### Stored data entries
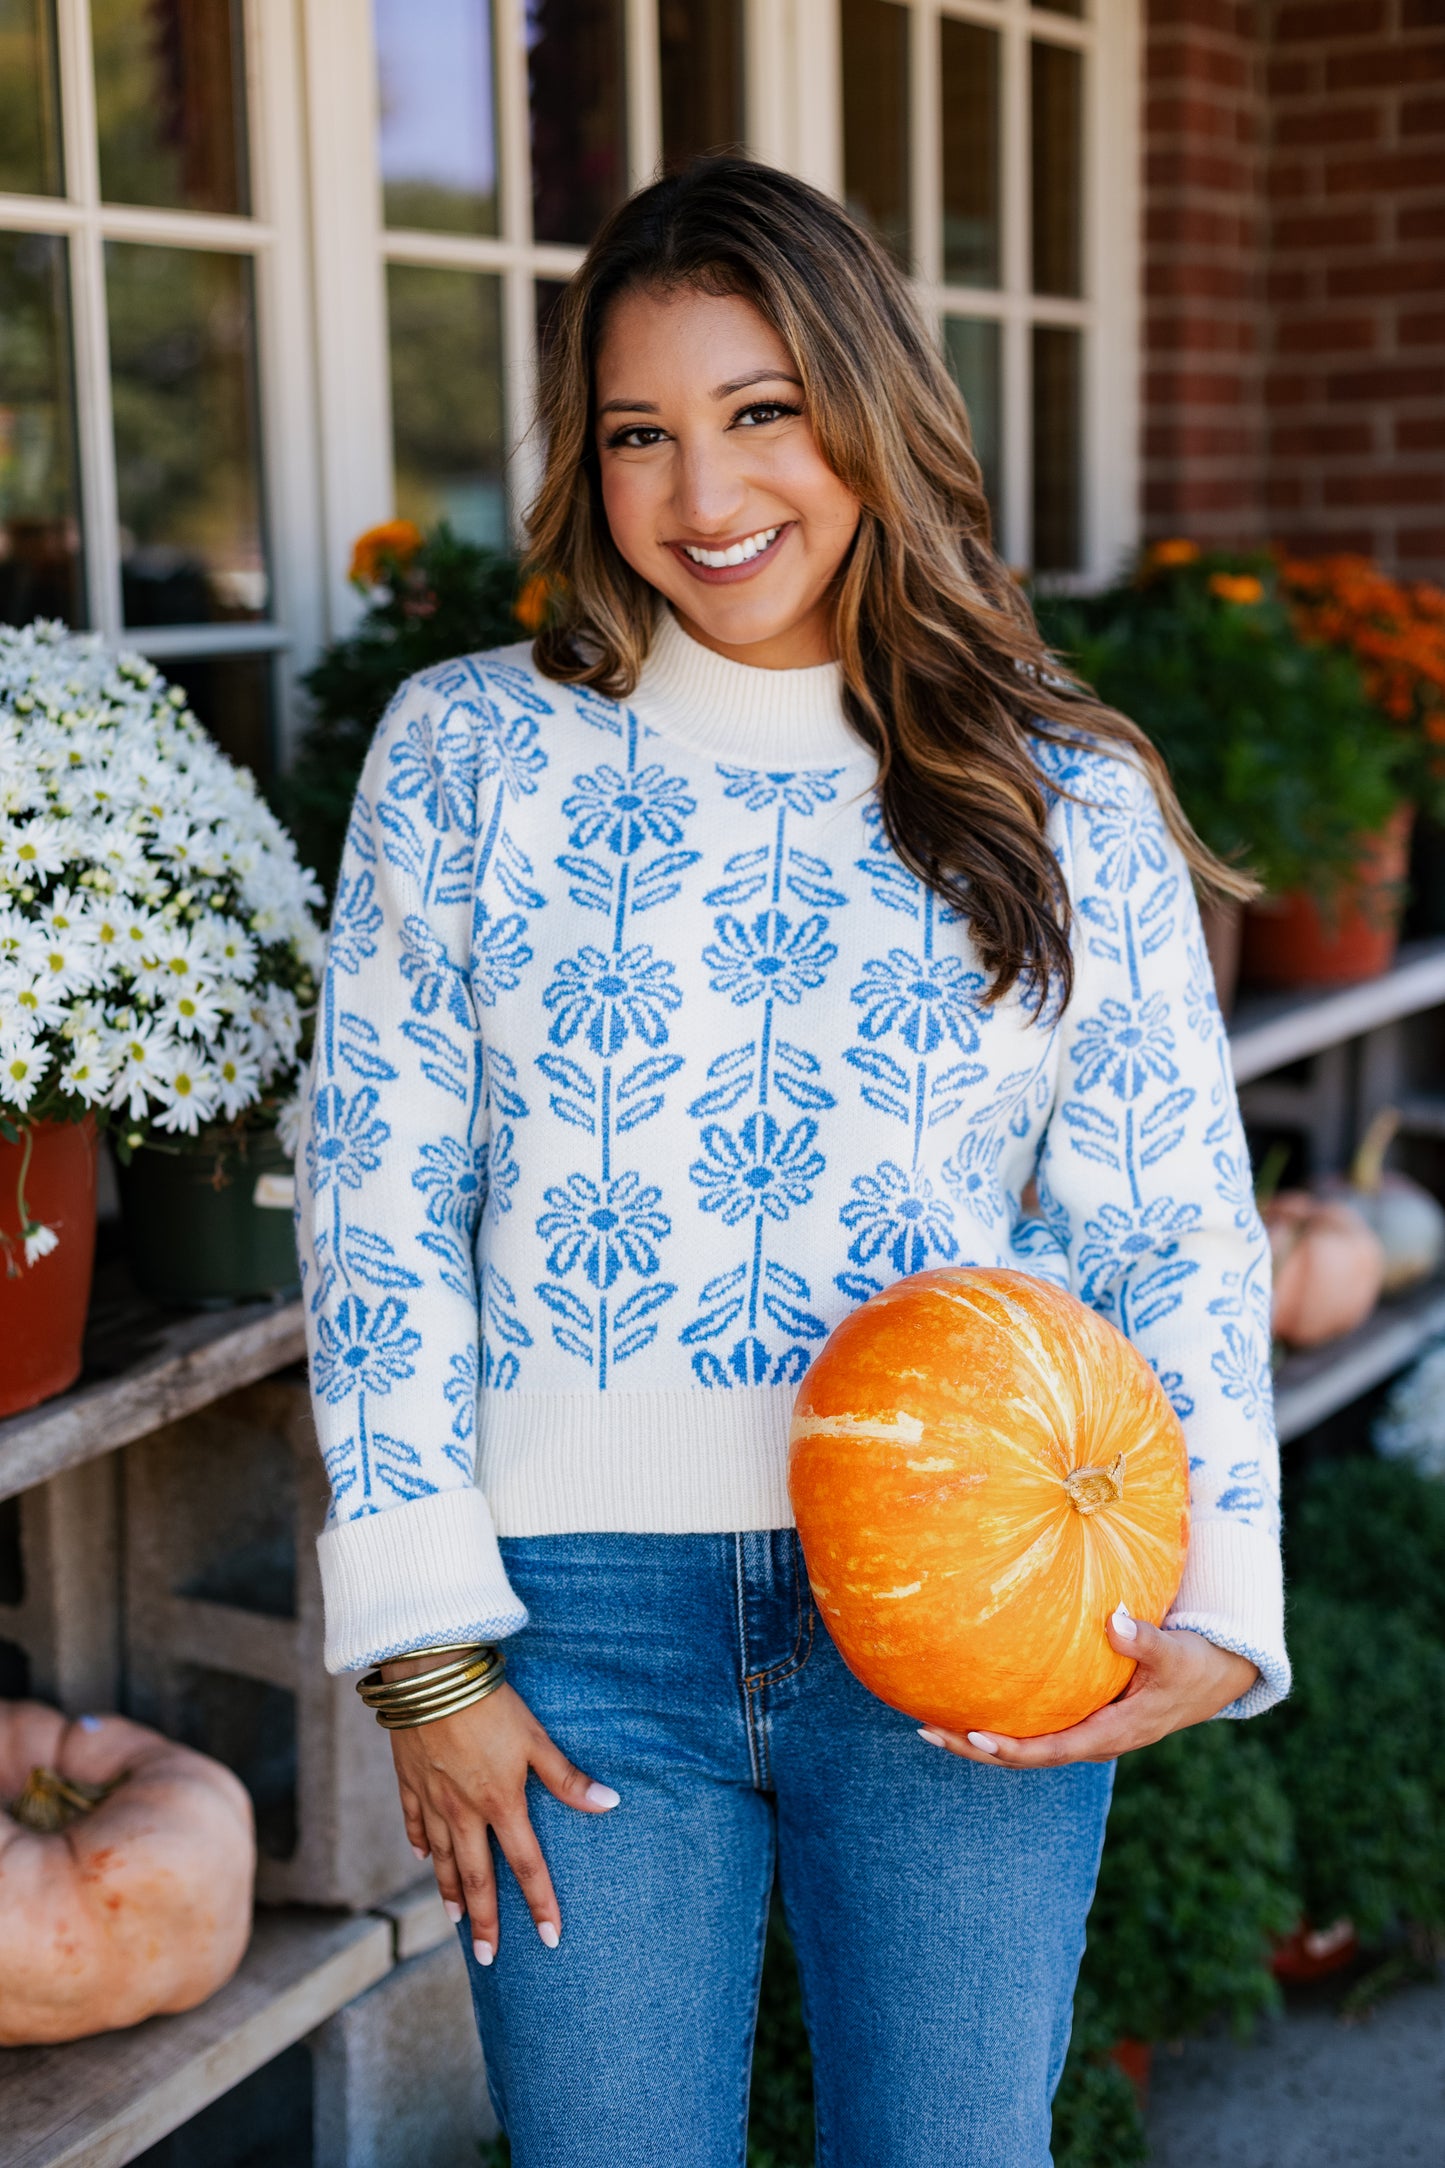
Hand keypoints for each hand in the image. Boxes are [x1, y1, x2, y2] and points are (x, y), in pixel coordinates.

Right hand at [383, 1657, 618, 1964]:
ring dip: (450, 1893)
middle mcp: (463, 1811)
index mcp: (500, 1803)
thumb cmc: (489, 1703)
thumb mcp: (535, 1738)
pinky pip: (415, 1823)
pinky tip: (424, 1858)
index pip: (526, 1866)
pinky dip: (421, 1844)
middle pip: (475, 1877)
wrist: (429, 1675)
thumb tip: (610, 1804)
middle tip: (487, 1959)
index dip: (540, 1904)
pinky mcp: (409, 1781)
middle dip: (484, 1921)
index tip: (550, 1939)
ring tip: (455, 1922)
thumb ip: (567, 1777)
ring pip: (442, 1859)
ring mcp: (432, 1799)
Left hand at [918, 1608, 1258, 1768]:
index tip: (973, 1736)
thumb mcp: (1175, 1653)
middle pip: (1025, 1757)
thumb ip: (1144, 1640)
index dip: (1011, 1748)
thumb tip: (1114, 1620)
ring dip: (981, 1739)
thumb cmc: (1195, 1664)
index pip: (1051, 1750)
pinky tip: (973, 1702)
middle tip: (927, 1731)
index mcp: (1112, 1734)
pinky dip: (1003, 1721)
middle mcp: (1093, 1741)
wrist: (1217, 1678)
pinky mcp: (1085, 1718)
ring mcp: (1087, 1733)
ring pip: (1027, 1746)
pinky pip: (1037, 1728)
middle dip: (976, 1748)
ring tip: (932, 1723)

### Task to carry out
Reproduce the records, all of them, word for word; omit the pictures.

### Expected answer
Hand keypoints for each hand in the image. Boxes are [x1, y1, x2, y2] and points are (x, y), in pixel coordinates.

Right hand at [383, 1657, 618, 1964]:
ring dip: (450, 1893)
middle mcp: (463, 1811)
index mcp: (500, 1803)
thumb cmc: (489, 1703)
thumb mcp: (535, 1738)
pinky pip: (415, 1823)
pinky tip: (424, 1858)
index pip: (526, 1866)
pinky dip: (421, 1844)
middle pip: (475, 1877)
wrist: (429, 1675)
thumb tip: (610, 1804)
middle tip: (487, 1959)
index dip: (540, 1904)
pinky mcp: (409, 1781)
middle dip: (484, 1921)
index tip: (550, 1939)
ring tip: (455, 1922)
thumb ip: (567, 1777)
ring pip: (442, 1859)
ring mcp: (432, 1799)
Left hand at [918, 1608, 1258, 1768]:
index tip: (973, 1736)
thumb mcp: (1175, 1653)
middle pip: (1025, 1757)
thumb ip: (1144, 1640)
index dip: (1011, 1748)
thumb tip: (1114, 1620)
ring dip: (981, 1739)
thumb cmc: (1195, 1664)
index pip: (1051, 1750)
pinky tip: (973, 1702)
middle tip: (927, 1731)
index mcp: (1112, 1734)
pinky dip: (1003, 1721)
middle mcp: (1093, 1741)
wrist: (1217, 1678)
pinky mcp: (1085, 1718)
ring mcp: (1087, 1733)
ring pip: (1027, 1746)
pinky pip: (1037, 1728)
middle dip: (976, 1748)
ring tip: (932, 1723)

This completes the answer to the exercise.